A Championship and a Strong Work Ethic
It is a tradition for SUS to ask the winners if there is anything that they think would surprise people. People may or may not know that Dr. Longaker won the 1979 NCAA basketball championship as a guard for Michigan State, and played with Magic Johnson and against Larry Bird. He feels like he has been lucky enough to have multiple different careers. His father was a professional baseball player, which was a unique experience, and he got to play at a large university and won an NCAA championship in the most watched game ever. Dr. Longaker admits that it didn’t seem like it was that big at the time. It was unusual but incredibly fun. He said that it’s also humbling to compete against someone who is one of the top three or four players of all time. Dr. Longaker has been involved in Stanford Athletics and has had many athletes work in the lab, including Bryce Love, who finished second in the Heisman Trophy football vote in 2017. He has also trained athletes from almost every sport in his lab. Dr. Longaker said “athletics dominated my life in college, and now it plays a fun role for me. Former athletes make really good surgeons. It’s about time management and discipline: you have to manage your athletic schedule with your academic schedule, you perform when the stakes are high, you are used to expectations about performance. You have a very strong work ethic and you understand everyone has a role on the team. These are all character traits that are really helpful for surgeons.” He disclosed that he is, “after all, totally biased.”

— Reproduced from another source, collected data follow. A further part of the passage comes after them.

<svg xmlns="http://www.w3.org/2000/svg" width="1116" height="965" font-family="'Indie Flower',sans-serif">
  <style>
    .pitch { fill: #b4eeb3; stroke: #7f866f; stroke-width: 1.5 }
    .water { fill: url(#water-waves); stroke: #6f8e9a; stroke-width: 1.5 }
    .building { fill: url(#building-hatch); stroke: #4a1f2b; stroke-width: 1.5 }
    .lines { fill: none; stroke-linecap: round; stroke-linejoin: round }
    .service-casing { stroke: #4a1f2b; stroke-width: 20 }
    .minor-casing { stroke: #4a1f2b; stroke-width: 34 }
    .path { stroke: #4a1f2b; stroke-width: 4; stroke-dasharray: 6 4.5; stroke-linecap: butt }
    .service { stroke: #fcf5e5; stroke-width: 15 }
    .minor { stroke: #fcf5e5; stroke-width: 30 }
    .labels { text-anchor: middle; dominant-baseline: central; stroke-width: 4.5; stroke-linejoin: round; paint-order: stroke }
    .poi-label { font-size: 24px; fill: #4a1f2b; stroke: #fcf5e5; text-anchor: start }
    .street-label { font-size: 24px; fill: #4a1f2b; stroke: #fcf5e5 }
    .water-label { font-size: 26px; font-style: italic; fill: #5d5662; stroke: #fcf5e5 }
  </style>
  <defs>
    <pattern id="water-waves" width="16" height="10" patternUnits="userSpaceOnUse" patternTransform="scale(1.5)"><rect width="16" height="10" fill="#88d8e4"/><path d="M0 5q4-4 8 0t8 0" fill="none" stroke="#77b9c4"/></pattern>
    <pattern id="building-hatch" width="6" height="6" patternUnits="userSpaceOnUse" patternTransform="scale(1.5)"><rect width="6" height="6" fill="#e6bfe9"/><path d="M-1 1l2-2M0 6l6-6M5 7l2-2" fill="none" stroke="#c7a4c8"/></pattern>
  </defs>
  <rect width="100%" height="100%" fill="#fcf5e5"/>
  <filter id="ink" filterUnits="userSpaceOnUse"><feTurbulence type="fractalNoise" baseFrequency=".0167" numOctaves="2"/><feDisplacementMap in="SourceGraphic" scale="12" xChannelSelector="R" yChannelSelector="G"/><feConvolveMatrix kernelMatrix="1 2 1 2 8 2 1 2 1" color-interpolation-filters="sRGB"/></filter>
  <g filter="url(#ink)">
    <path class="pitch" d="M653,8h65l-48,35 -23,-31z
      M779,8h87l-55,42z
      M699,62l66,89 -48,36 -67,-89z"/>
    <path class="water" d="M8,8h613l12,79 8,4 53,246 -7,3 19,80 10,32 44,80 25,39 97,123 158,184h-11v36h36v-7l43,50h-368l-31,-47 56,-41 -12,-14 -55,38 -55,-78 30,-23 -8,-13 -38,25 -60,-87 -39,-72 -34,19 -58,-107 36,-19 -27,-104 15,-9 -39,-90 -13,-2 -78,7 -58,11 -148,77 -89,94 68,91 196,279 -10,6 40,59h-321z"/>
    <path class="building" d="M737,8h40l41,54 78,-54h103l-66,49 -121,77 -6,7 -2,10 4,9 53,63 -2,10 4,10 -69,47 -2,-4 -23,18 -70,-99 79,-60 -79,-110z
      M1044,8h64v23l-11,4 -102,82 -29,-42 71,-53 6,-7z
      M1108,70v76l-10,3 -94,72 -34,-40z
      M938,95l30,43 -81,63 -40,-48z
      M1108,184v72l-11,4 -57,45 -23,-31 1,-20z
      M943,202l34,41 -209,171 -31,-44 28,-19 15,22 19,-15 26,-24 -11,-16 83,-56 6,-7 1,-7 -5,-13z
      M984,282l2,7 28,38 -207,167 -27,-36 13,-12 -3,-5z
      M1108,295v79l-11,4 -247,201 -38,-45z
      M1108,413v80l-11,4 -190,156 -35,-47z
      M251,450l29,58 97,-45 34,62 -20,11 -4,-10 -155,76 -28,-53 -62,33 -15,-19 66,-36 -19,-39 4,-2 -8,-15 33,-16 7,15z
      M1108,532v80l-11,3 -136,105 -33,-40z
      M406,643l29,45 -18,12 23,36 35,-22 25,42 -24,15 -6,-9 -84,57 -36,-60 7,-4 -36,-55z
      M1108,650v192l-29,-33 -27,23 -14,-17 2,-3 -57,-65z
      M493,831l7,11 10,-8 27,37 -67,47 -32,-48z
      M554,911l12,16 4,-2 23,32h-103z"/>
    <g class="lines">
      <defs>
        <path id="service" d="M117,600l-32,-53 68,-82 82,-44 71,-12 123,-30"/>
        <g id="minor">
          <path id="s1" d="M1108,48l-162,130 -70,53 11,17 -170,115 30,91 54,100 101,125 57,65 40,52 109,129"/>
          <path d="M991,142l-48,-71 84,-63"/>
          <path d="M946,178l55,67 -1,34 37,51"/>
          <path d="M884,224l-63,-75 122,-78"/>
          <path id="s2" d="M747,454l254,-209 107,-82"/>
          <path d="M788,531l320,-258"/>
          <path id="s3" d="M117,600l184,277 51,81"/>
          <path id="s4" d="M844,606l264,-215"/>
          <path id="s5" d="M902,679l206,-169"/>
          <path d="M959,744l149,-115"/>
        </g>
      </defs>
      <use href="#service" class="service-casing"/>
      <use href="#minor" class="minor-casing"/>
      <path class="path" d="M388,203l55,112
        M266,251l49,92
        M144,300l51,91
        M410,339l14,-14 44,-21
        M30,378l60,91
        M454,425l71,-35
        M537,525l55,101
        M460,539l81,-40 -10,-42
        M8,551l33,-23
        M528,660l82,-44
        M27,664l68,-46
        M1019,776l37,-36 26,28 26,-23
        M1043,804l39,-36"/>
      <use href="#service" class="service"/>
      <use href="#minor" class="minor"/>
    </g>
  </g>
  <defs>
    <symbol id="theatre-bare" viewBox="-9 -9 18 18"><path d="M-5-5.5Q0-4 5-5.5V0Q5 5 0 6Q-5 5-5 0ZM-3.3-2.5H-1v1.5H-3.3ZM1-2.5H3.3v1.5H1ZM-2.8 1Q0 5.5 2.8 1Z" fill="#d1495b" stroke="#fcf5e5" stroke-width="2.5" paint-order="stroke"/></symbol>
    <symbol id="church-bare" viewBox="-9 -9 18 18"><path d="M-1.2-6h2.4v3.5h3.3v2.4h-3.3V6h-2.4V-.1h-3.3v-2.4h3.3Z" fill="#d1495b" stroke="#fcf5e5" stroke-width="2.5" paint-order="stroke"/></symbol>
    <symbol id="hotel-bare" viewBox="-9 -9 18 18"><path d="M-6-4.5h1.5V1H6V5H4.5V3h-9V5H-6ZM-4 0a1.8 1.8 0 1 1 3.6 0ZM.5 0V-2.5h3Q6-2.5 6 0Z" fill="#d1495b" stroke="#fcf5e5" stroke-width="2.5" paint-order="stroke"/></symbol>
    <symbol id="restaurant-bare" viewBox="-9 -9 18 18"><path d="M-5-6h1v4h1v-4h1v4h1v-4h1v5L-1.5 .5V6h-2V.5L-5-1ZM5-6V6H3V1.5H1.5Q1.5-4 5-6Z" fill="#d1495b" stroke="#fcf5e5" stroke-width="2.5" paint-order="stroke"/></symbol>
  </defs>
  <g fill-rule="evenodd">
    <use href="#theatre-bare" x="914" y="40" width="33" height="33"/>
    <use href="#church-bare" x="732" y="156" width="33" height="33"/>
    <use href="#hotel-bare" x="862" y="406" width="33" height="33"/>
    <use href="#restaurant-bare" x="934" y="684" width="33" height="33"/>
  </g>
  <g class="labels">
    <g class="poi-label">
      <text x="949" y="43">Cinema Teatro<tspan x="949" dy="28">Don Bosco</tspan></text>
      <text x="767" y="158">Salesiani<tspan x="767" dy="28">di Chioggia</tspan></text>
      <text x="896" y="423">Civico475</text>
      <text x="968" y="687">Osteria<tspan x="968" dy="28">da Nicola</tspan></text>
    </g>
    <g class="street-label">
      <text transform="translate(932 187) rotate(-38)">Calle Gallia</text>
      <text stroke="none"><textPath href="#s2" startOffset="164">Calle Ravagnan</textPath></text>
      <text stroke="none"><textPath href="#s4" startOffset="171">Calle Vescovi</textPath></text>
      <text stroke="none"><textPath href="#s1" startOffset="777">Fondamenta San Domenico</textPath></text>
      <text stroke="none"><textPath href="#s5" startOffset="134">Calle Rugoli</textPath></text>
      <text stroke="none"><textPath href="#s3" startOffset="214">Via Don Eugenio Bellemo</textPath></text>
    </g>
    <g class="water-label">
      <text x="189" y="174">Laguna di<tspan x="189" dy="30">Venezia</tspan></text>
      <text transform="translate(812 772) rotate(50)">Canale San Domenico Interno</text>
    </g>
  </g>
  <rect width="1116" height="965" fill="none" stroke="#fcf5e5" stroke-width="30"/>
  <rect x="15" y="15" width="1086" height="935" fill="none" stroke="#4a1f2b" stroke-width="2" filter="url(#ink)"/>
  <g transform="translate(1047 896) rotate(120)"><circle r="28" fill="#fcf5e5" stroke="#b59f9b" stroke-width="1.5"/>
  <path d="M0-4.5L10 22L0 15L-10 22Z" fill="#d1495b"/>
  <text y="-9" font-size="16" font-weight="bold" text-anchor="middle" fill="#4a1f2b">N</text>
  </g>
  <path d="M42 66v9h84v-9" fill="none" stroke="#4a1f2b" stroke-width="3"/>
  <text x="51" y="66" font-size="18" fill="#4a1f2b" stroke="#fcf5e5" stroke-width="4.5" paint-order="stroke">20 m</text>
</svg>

Dr. Longaker’s wife, Melinda, is a Dermatologist. Dr. Longaker has taken up golf the past few years and is an “evolving” golfer. He enjoys golfing with his youngest son, Andrew, who is in 11th grade. His oldest son Daniel is a freshman in college playing basketball in the northeast. He remains continually humbled by sports.
Opportunity to Lead
Dr. Longaker stated “For the SUS to make a plastic and reconstructive surgeon President was pretty bold, and I have always remembered that. I am delighted that the SUS took a chance on me a long time ago and I’m very grateful to have had the opportunity to lead. I am very humbled by this honor.”
The Society of University Surgeons is honored to present Dr. Michael Longaker with the 2019 Lifetime Achievement Award at the Academic Surgical Congress on February 4, 2020, taking place in Orlando, Florida. He is the true embodiment of the type of individual that this award seeks to recognize.